Seda Kaya: 'Ulusal eylem planı'
Aile ve Sosyal Politikalar Bakanlığı Kadının Statüsü Genel Müdürlüğü'nün başlattığı "Toplumsal Cinsiyet Eşitliği Ulusal Eylem Planı" çerçevesinde yapılan durum değerlendirmesinde "Kadın ve Medya" bölümünü ele almaya devam edelim.
Dün kadınların medyada görünmesinden söz etmiştik. Bugün de medyada
çalışan kadınlara bir göz atalım.
Yeri geldiğinde hep değiniyorum medyada da diğer sektörlerde ve
kurumlarda olduğu gibi tepedeki kadın sayısı çok az. Bakanlığın
yaptığı açıklamada da "Yazılı basında istihdam edilen
kadınların çoğu haber muhabiri, magazin yazarı ve kadın sayfası
yazarı olarak kurumsal hiyeraşinin daha alt kademelerinde
yoğunlaşmaktadır" deniyor.
Çalışan personelin kadroları incelendiğinde ulusal, yerel ve
bölgesel yayınlarda çalışanların yüzde 34'ünü kadınlar oluşturuyor.

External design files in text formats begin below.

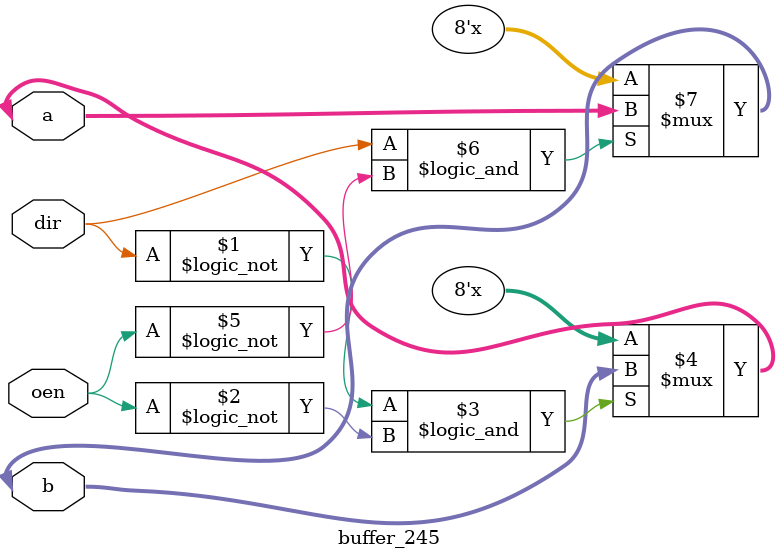
<source format=v>
module buffer_245 (
    input dir,
    input oen,
    inout [7:0] a,
    inout [7:0] b);

    assign a = !dir && !oen ? b : 8'bZ;
    assign b = dir && !oen ? a : 8'bZ;

endmodule
</source>
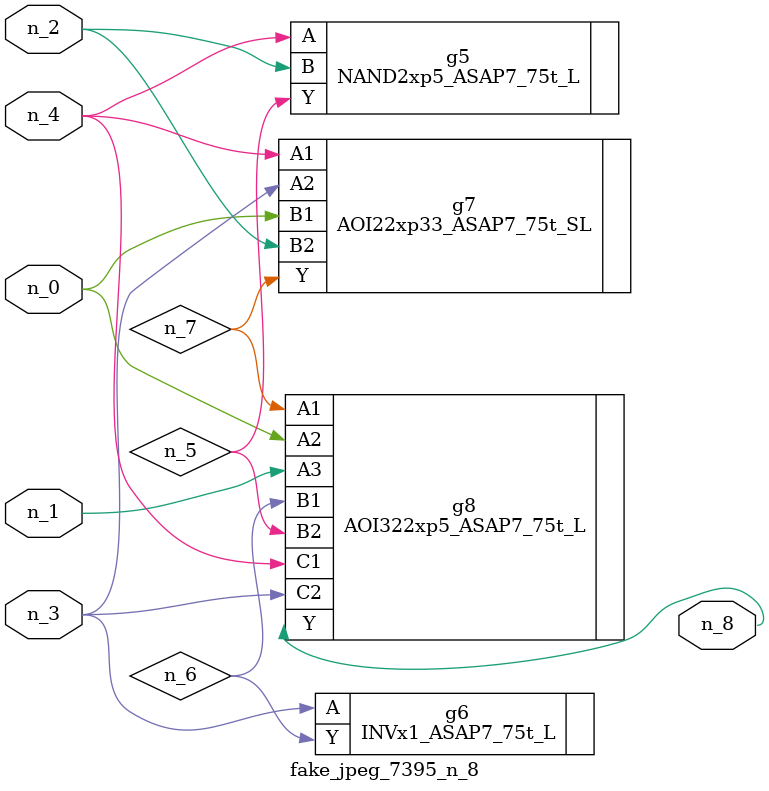
<source format=v>
module fake_jpeg_7395_n_8 (n_3, n_2, n_1, n_0, n_4, n_8);

input n_3;
input n_2;
input n_1;
input n_0;
input n_4;

output n_8;

wire n_6;
wire n_5;
wire n_7;

NAND2xp5_ASAP7_75t_L g5 ( 
.A(n_4),
.B(n_2),
.Y(n_5)
);

INVx1_ASAP7_75t_L g6 ( 
.A(n_3),
.Y(n_6)
);

AOI22xp33_ASAP7_75t_SL g7 ( 
.A1(n_4),
.A2(n_3),
.B1(n_0),
.B2(n_2),
.Y(n_7)
);

AOI322xp5_ASAP7_75t_L g8 ( 
.A1(n_7),
.A2(n_0),
.A3(n_1),
.B1(n_6),
.B2(n_5),
.C1(n_4),
.C2(n_3),
.Y(n_8)
);


endmodule
</source>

Ve çoğu orta düzeydeki pozisyonlarda görev yapıyorlar. Üst yönetim
kademesi erkeklerden oluşuyor.
YÖNETİCİ KADIN
Bizim gazetemizde olduğu gibi kadın yönetici sayısı olan
gazetelerin sayısı yok denecek kadar az.
Yazılı basın gibi televizyonlarda da durum aynı. Kamu yayıncılığı
yapan TRT yönetiminin en üst seviyesi olan yönetim kurulunda yer
alan 7 üyenin, 4 genel müdür yardımcısının ve 11 yurtdışı
temsilcilerinin tamamı erkek. 17 Daire başkanlığında ise 1 kadın
daire başkanı bulunuyor.
İşte bakanlığın yürüttüğü eylem planının amacı medyada kadının
temsilini artırmak. Bu konuda olumlu çalışmalar da yok değil.
Özellikle yerli dizilerde ve programlarda çağdaş, özgüvenli,
çalışkan, rasyonel, güçlü ve bağımsız kadın imgesi yer bulmaya
başladı.
Ama Ankara'daki yapılan değerlendirme toplantısında bu değişimin
oldukça yavaş olduğunun ve kadın imgesinin hala toplumsal cinsiyet
eşitliğinden yana olmadığının altı çizildi.
ÇALIŞANLARA EĞİTİM
Üstelik bu imgenin her şeyi tek başına yapmak durumunda olan
"süper kadın" algısına yol açtığını ve bunun da
kadınlar üzerinde baskı yaratabileceğine değinildi. Yani bir
tarafta toplumun istediği role bürünen "ev
kadınları" var. Bir tarafta bununla yetinmeyen ve iş
hayatında da var olmak isteyen kadın. Ama bütün gün dışarıda
çalışması ev işlerinin yükümlülüğünden kurtulmasını sağlamıyor. Bu
görevler yine onun üzerinde kalıyor ve toplum ondan hepsini
başarıyla ürütmesini bekliyor.
Bu da işte toplumsal cinsiyet rollerinin kadının elini
zayıflatmasına neden oluyor. Amaç kadınların medyadaki konumlarını
güçlendirmek. Bunun için de başta TRT olmak üzere tüm medya
kurumlarında çalışanlara yönelik "toplumsal
cinsiyet" eğitimleri verilmesi gerekiyor. çünkü hala pek
çok kadınların önünde hiçbir engel olmadığını ve çalışmak isteyen
her kadının yolunun açık olduğunu düşünüyor.